§ Your objective:
Below are some entries. Repeat exactly the lines from the one with "- brown wood piece (558,470,612,609)" through the one with "Reply with a", and only those.

########

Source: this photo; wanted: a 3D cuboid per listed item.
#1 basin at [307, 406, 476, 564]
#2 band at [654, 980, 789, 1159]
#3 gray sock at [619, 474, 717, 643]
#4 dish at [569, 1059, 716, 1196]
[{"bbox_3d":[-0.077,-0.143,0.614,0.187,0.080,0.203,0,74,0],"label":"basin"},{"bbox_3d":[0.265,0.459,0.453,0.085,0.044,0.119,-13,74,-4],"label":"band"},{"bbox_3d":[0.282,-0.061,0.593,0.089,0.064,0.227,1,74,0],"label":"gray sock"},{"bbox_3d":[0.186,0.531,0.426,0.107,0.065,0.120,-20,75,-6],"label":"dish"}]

########

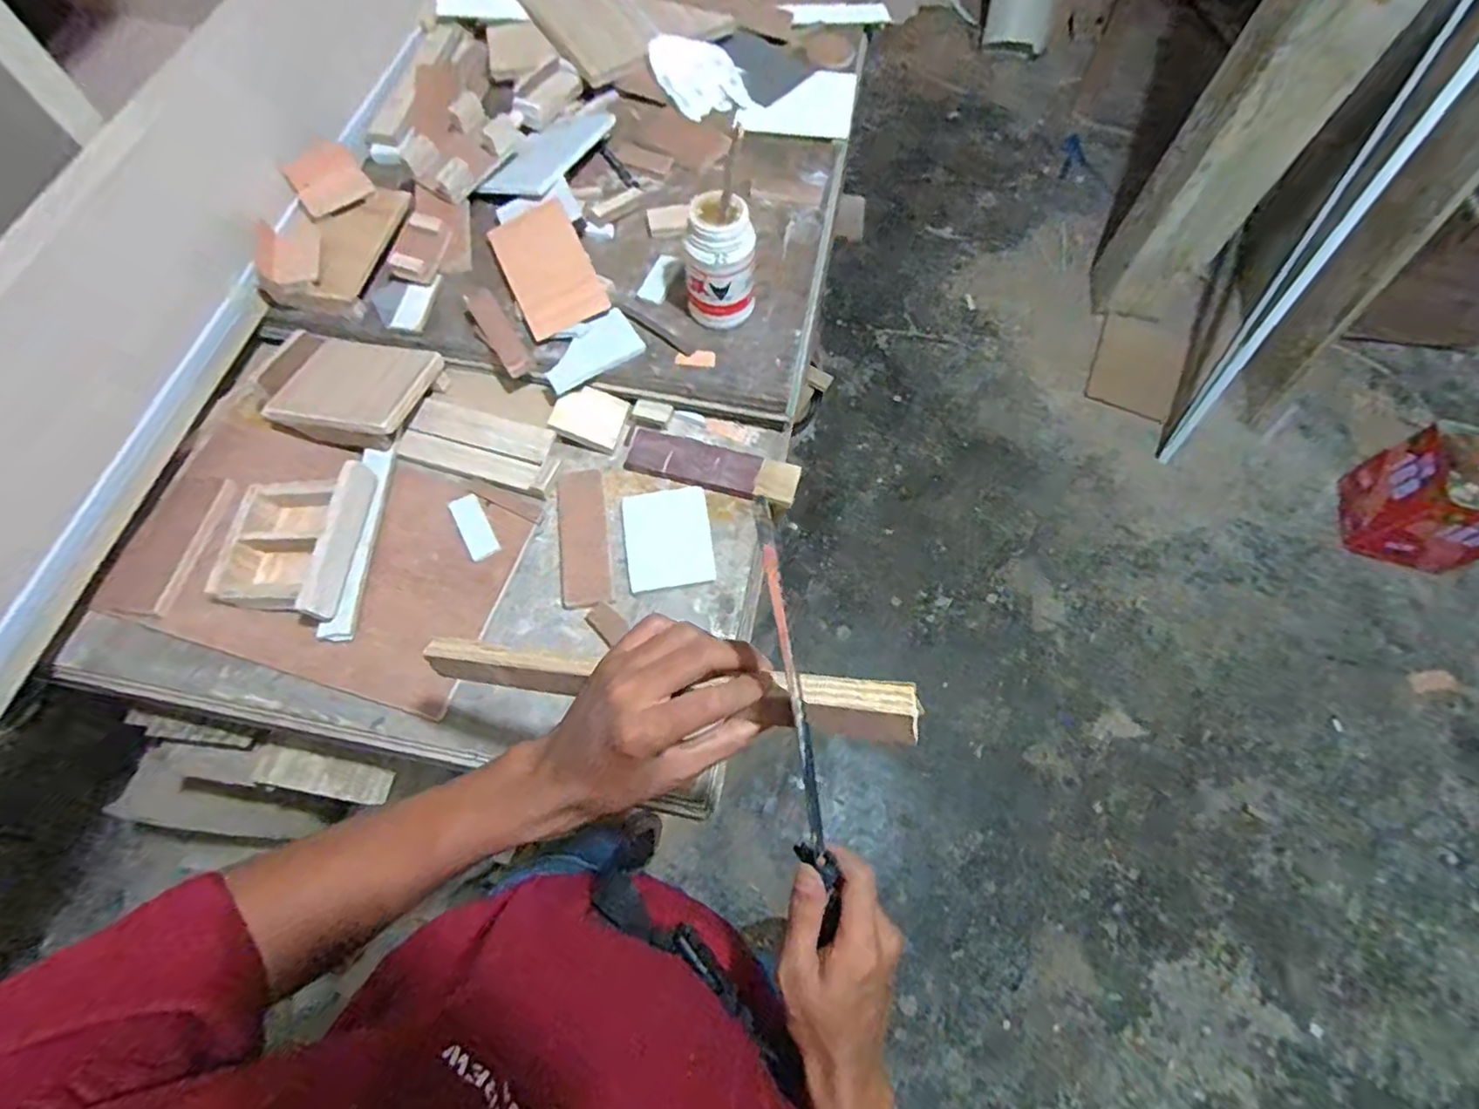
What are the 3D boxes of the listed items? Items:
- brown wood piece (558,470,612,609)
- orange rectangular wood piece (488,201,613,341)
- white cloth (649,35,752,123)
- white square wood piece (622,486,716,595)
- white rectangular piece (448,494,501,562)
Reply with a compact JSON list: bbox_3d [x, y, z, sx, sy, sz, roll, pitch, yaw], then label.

########

§ Expected output:
- brown wood piece (558,470,612,609)
- orange rectangular wood piece (488,201,613,341)
- white cloth (649,35,752,123)
- white square wood piece (622,486,716,595)
- white rectangular piece (448,494,501,562)
Reply with a compact JSON list: bbox_3d [x, y, z, sx, sy, sz, roll, pitch, yaw], then label.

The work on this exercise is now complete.